■ Activity:
Copy out the lines below word for word, leaving out the pictures.

::::::

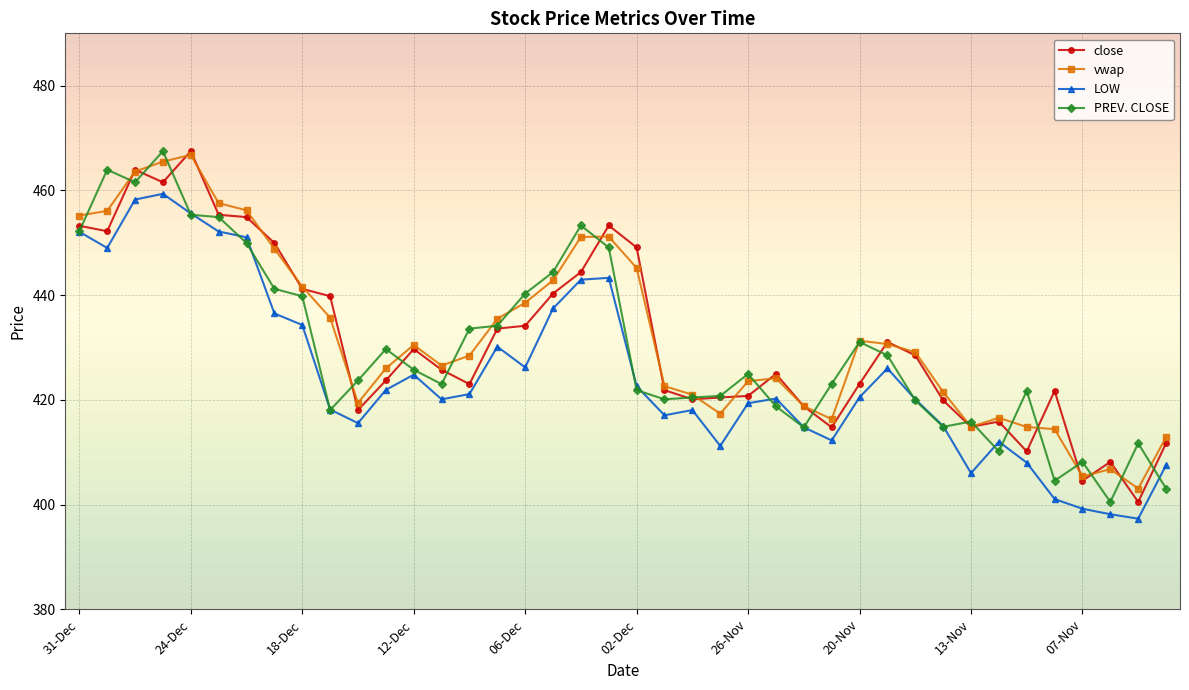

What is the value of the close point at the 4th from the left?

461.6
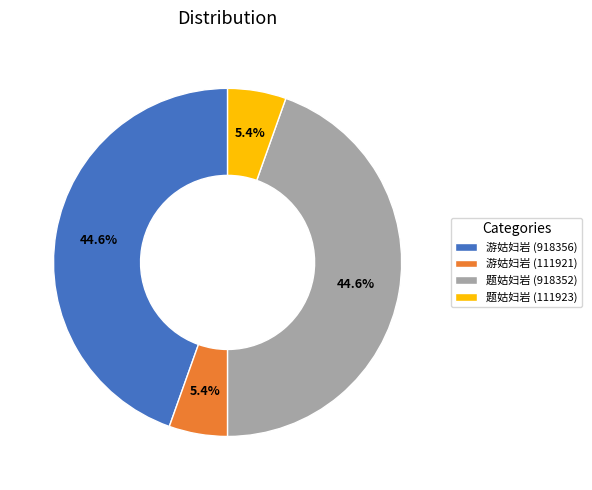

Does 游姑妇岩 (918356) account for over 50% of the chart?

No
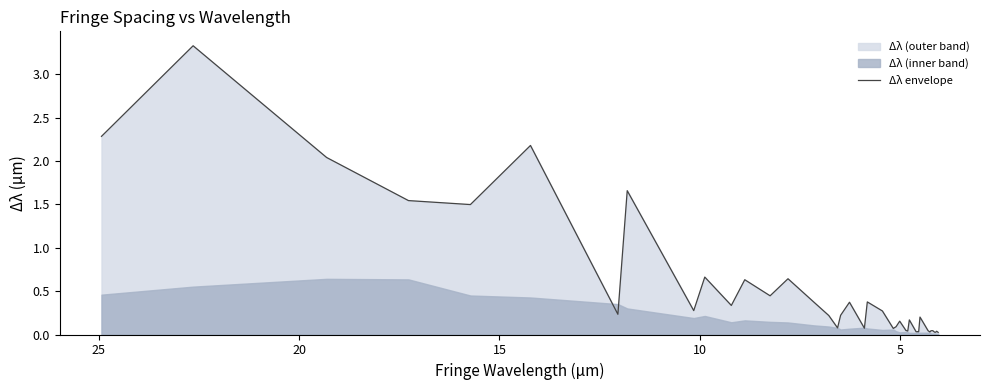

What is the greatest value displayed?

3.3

::::::

■ Your solution:
What is the value of the close point at the 4th from the left?

461.6

Does 游姑妇岩 (918356) account for over 50% of the chart?

No

What is the greatest value displayed?

3.3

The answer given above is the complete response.